Monday, July 21, 2008

Hitchens Discovers Blind Salamanders While Watching TV

This article, in which Christopher Hitchens thinks he has stumbled across some sort of creationist silver bullet, is pretty funny. He was watching an episode of Planet Earth, and they came to a part about cave-dwelling animals that had lost such traits as pigmentation and eyes. This is a very old example of how species evolve, not only by increasing in complexity, but as in this case, simplifying.

I guess this is Hitchens first encounter with such an idea, though you'd think if he were fairly well-versed in evolution this wouldn't come as some kind of epiphany. He dashed off an email to Richard Dawkins, and got this reply:

Vestigial eyes, for example, are clear evidence that these cave salamanders must have had ancestors who were different from them—had eyes, in this case. That is evolution. Why on earth would God create a salamander with vestiges of eyes? If he wanted to create blind salamanders, why not just create blind salamanders? Why give them dummy eyes that don't work and that look as though they were inherited from sighted ancestors? Maybe your point is a little different from this, in which case I don't think I have seen it written down before.

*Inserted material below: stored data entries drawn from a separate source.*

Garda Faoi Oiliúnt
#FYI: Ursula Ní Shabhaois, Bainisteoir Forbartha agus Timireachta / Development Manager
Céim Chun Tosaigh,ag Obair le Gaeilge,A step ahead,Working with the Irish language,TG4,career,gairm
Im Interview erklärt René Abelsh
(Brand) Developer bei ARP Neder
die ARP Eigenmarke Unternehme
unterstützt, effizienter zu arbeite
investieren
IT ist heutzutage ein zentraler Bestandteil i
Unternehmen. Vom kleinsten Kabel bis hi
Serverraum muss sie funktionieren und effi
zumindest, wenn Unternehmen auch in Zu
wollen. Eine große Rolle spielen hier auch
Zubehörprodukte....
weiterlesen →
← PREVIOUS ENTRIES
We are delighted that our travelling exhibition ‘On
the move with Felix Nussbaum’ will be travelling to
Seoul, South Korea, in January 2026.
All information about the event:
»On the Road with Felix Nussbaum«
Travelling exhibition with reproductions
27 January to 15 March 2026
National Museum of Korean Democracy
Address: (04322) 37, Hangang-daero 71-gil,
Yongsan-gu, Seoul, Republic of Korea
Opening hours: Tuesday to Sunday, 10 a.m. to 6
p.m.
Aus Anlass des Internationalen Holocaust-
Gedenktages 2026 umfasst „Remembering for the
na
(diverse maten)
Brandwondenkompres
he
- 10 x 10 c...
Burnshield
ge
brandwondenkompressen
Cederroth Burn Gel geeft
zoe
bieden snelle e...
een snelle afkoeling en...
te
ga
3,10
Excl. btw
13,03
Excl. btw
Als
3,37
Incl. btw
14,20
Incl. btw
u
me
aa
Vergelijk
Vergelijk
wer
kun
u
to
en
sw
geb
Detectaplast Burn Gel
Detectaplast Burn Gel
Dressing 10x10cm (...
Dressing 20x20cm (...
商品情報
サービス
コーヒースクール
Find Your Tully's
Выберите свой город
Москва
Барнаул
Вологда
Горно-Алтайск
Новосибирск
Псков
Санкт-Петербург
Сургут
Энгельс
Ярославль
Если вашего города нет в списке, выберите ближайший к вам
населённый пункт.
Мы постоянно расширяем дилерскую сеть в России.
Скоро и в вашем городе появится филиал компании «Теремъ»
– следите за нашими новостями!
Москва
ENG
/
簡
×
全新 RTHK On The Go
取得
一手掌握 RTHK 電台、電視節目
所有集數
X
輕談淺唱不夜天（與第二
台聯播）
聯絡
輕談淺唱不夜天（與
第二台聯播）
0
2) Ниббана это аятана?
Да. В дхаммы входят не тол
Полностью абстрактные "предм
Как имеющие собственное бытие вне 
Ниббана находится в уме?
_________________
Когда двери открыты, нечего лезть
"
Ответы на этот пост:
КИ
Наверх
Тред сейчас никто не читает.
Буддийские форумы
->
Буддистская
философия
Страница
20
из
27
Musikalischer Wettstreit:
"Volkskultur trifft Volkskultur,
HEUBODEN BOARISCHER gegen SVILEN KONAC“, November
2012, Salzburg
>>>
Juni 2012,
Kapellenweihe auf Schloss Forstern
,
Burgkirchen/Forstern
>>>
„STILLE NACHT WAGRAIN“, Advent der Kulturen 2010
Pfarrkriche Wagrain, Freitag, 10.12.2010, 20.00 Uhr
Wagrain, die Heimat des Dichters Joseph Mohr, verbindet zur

If Hitchens' point is that vestigial traits are evidence for evolution, then of course it's been written down...about a million times. I'm not sure what the heck Dawkins is talking about. If his point is different from this, I don't know what it is.

So as for being some kind of novel argument against creationism, I'm afraid it's as old as the debate itself. It's a good argument...but it's nowhere near new. And it's certainly not a silver bullet. Creationists can always give some version of "if god wanted to make a salamander with useless eyes, then that is what he did." This is on par with saying that the devil buried dinosaur bones, but its silliness doesn't keep people from employing it.


Philip said...

I'm not buying it. He's never encountered the term "vestigial" before? He could make the same argument about wisdom teeth, tailbones or the appendix - and that's just in humans. What about the wings of emus and ostriches? Surely none of these are news to Mr. Hitchens.

I think he's playing dumb to highlight his point.

Anonymous said...

Yet another "straw man" argument against creationism. Evolutionists claiming the "vestigial organ" point never seem to bother to read any creationist comments on the issue. They just assume what has been claimed. It's very simple. The bible teaches we live in a fallen world where DNA can mutate, causing pre-existing features to lose function. So an animal loosing an eye fits just fine with a scientifically sound creationist viewpoint. So what if a feature goes away, mutations that "break" features is easy. Show me a new eye developing. Blind cave fish from different locales have been bred and sight returned as relative genes were replaced. Shows DNA has not had time to lose associated coding for sight that would have been eliminated over millions of years.